• [WHAT TO DO]: Count the lines in the entries below that contain the word "chart", and reply with that number alone.

[Opening THE RECORDS section]

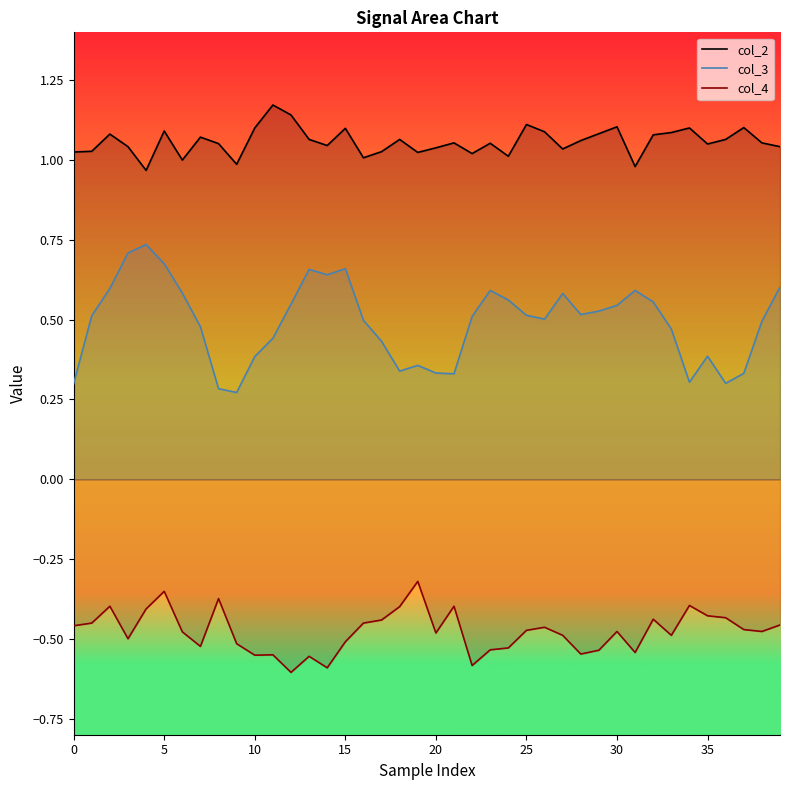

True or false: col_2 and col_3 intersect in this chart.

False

[Closing THE RECORDS section]
[Opening THE RECORDS section]

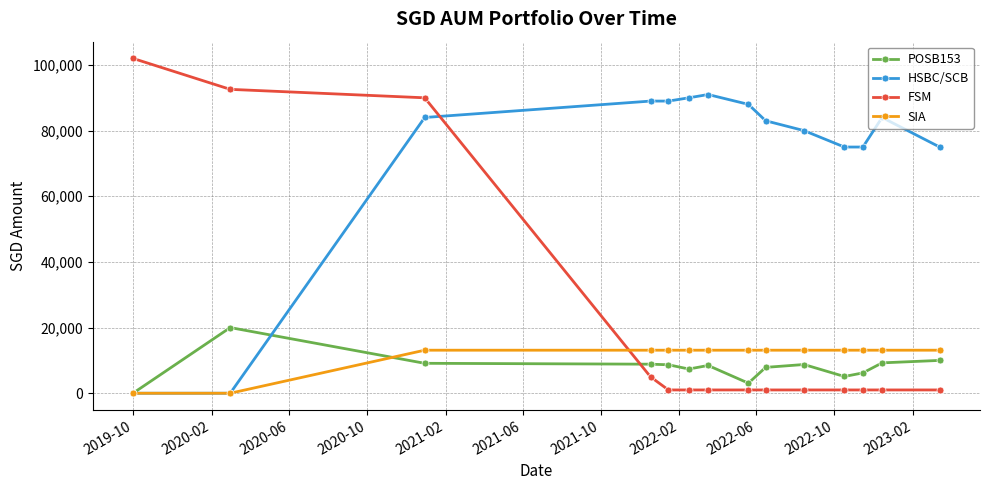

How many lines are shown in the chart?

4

[Closing THE RECORDS section]
[Opening THE RECORDS section]

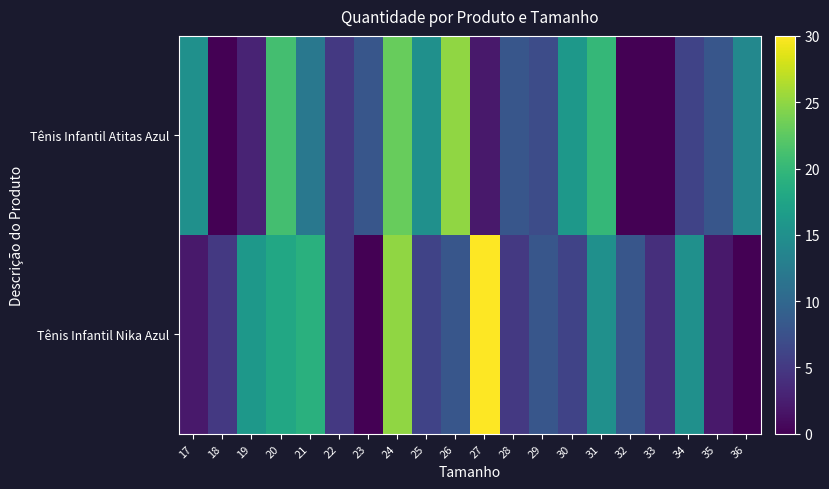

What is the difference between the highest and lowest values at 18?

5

[Closing THE RECORDS section]

• [WRITTEN SOLUTION]: 2